Cahrles Babbage yang berjasa meningkatkan produktivitas pembuatan
paku dan Eli Whitney yang membangun dan mempraktekkan konsep interchangeable
parts juga tidak menjadikan mereka sebagai Bapak Teknik Industri. Menurut
hemat saya (singgih), satu faktor penting bagi perkembangan dan pengakuan luas
gagasan adalah komunitas profesional yang memungkinkan terjadinya pertukaran
gagasan, sehingga sebuah gagasan memiliki kesempatan untuk dipublikasikan,
mendapatkan dukunganbaik dari kalangan profesional dan akademisi hingga
akhirnya memiliki pengikut. Meskipun Gantt, dan pasangan Gilbreth memenuhi
ketujuh kriteria kepemimpinan, mereka tidak menjadi Bapak Teknik Industri.

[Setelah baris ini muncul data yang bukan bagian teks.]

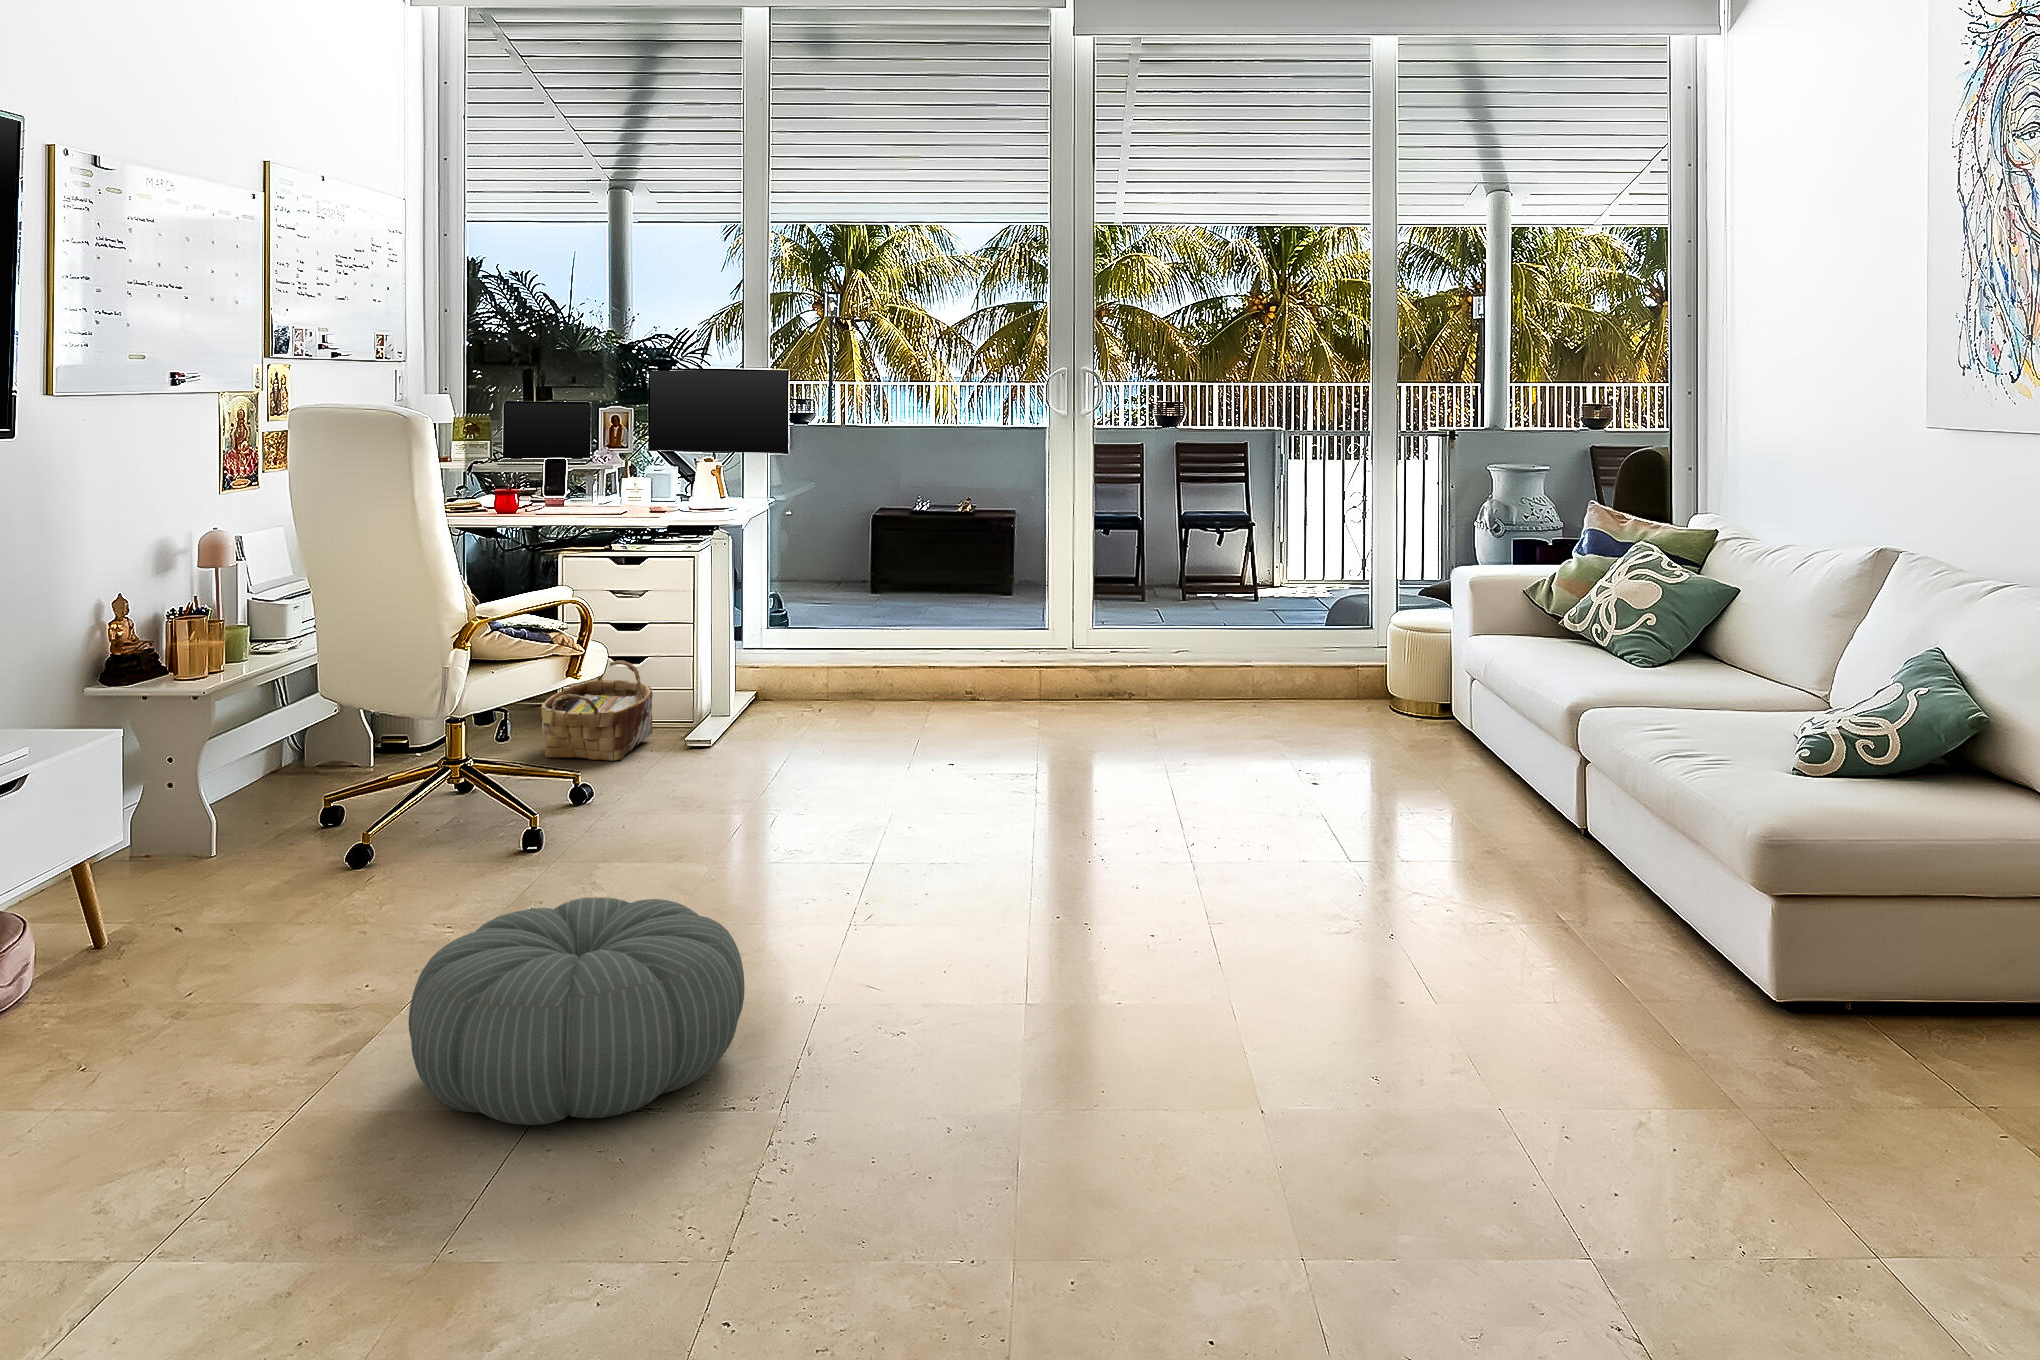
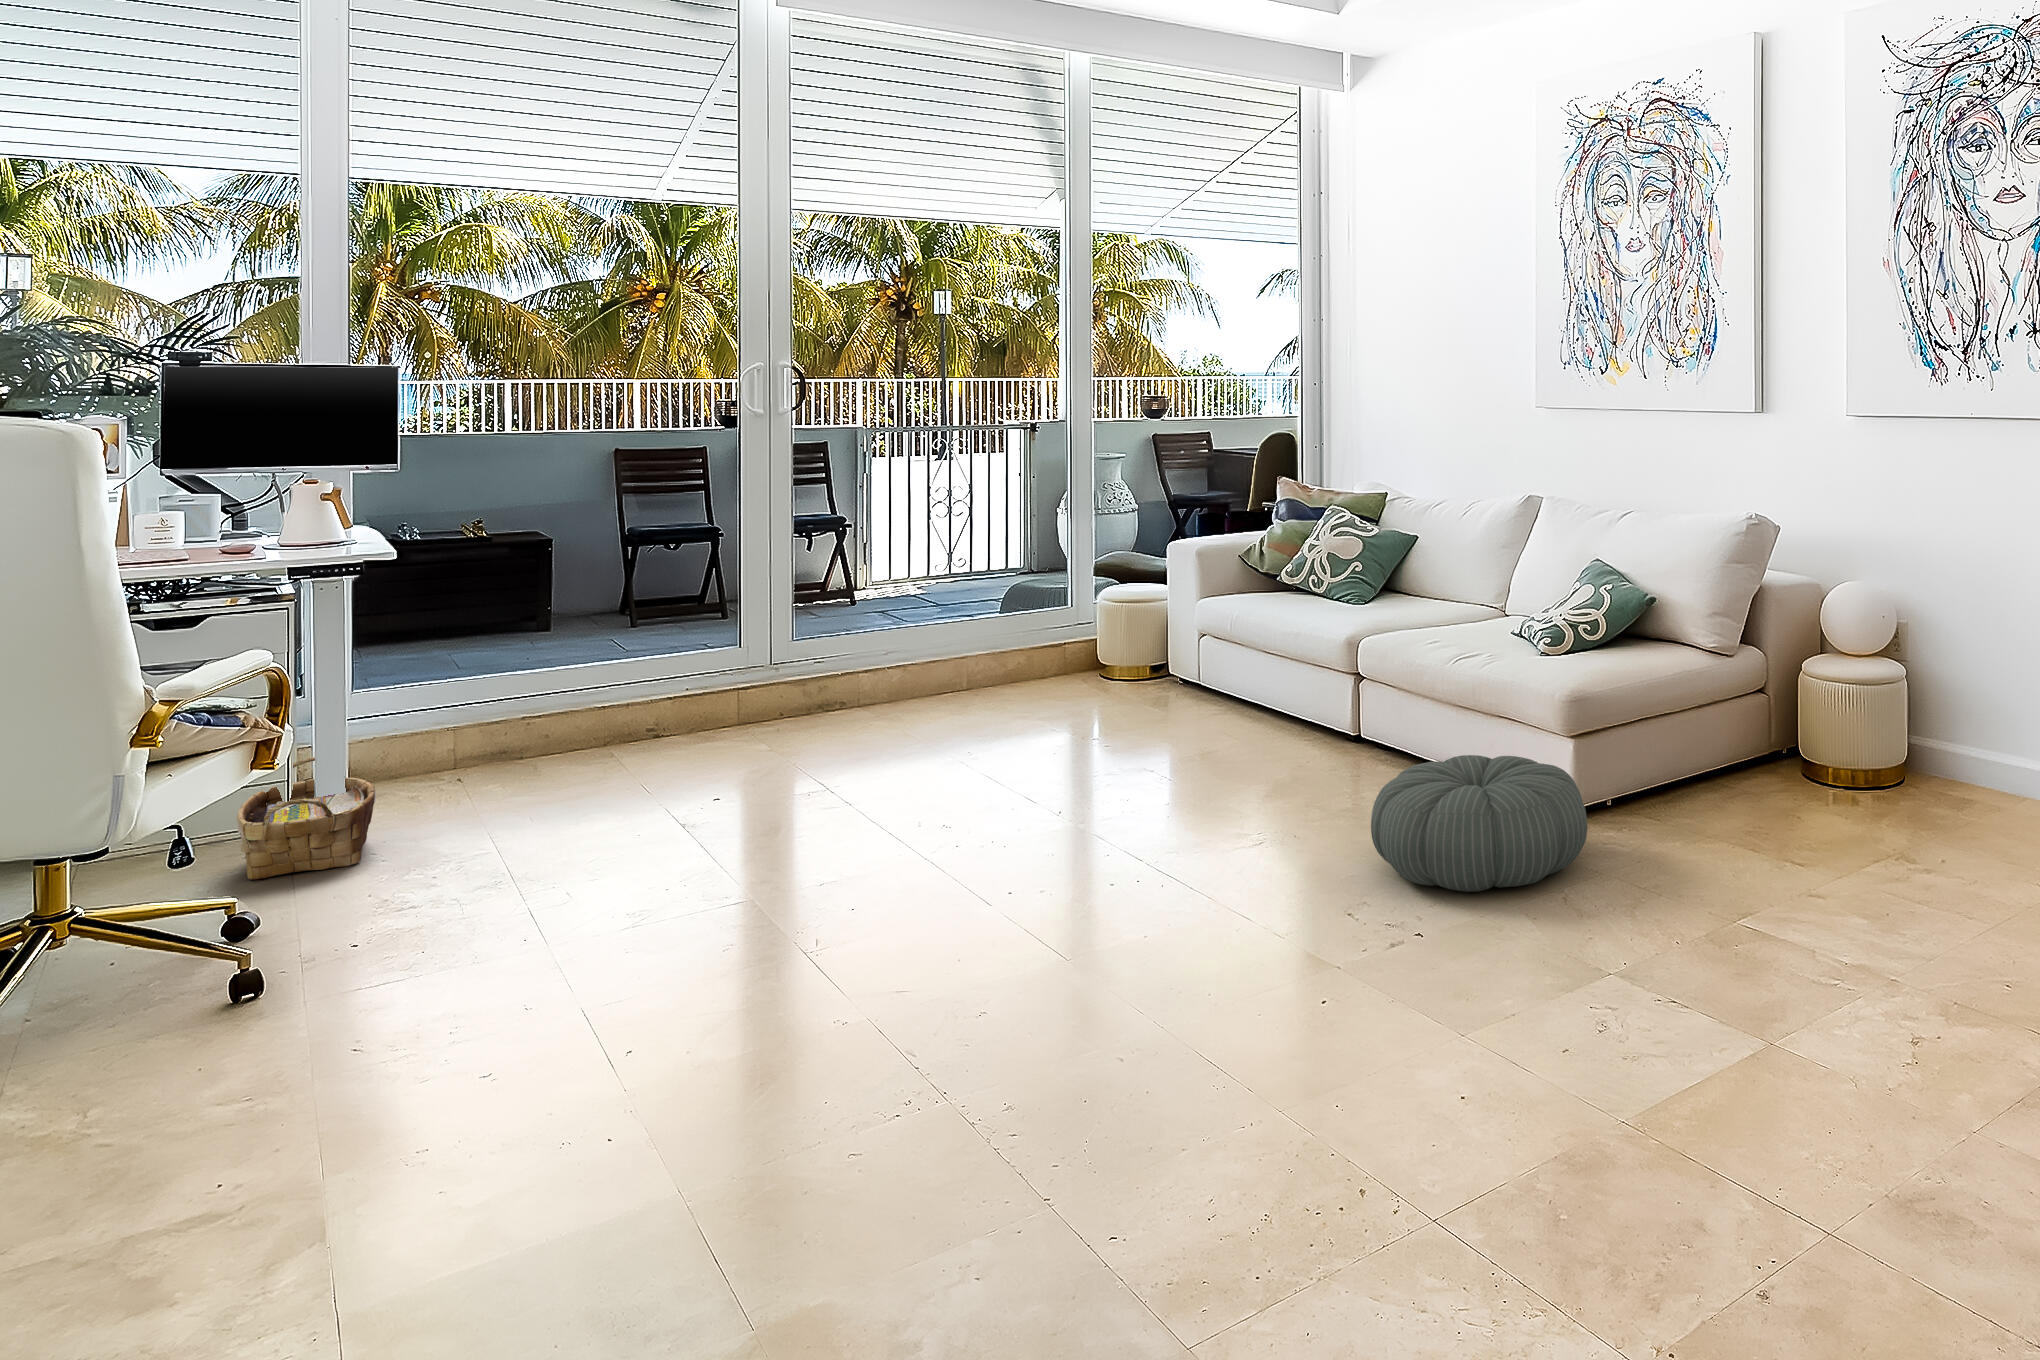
pouf: present [409,898,745,1125] -> present [1371,755,1587,892]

Taylor yang mendapatkan gelaran Teknik Industri telah mendahului mereka dalam
penyampaian gagasan. Taylor telah menyampaikan banyak gagasannya dalam
komunitas American Society of Mechanical Engineers (ASME). Gagasan-gagasan yang
disampaikan oleh Taylor tidak hanya berhenti pada perbaikan yang bersifat
parsial. Gagasan Taylor mampu menyentuh metoda kerja yang meliputi perbaikan
terhadap peralatan, desain kegiatan hingga manajemen, yang ini mencirikan
perspektif Teknik Industri yaitu berpikir sistem integral.
Peran ASME dalam kelahiran Teknik Industri adalah menjadi wadah
berkumplnya para insinyur mesin. Dalam berbagai pertemuan tahunan ASME,
gagasan-gagasan baru dari para insinyur mesin dilontarkan dan mendapatkan
respon. Termasuk gagasan Taylor. Pada 1895, Taylor mempublikasikan makalahnya
“A Piece Rate System”. Pada 1904, Taylor menyajikan “Shop Management”.
Sedangkan prinsip Scientific Management dipaparkan oleh Taylor pada pertemuan
tahunan ASME di tahun 1912 dalam makalahnya “The Present State and The Art of
Industrial Management”. Makalah ini merupakan paparan penelitian Taylor sejak
1881, yaitu studi yang dilakukannya untuk meningkatkan produktivitas penyekopan
biji logam. Dengan Prinsip Scientific Management, produktivitas pekerjaan
akan meningkat, karena sebuah pekerjaan sudah dirancang menggunakan
prinsip-prinsip ilmiah, para pekerja fokus pada pekerjaannya sehingga
mendapatkan imbalan yang tinggi sedangkan manajemen fokus pada perencanaan dan
pengendalian pekerjaan agar sesuai dengan target pekerjaan.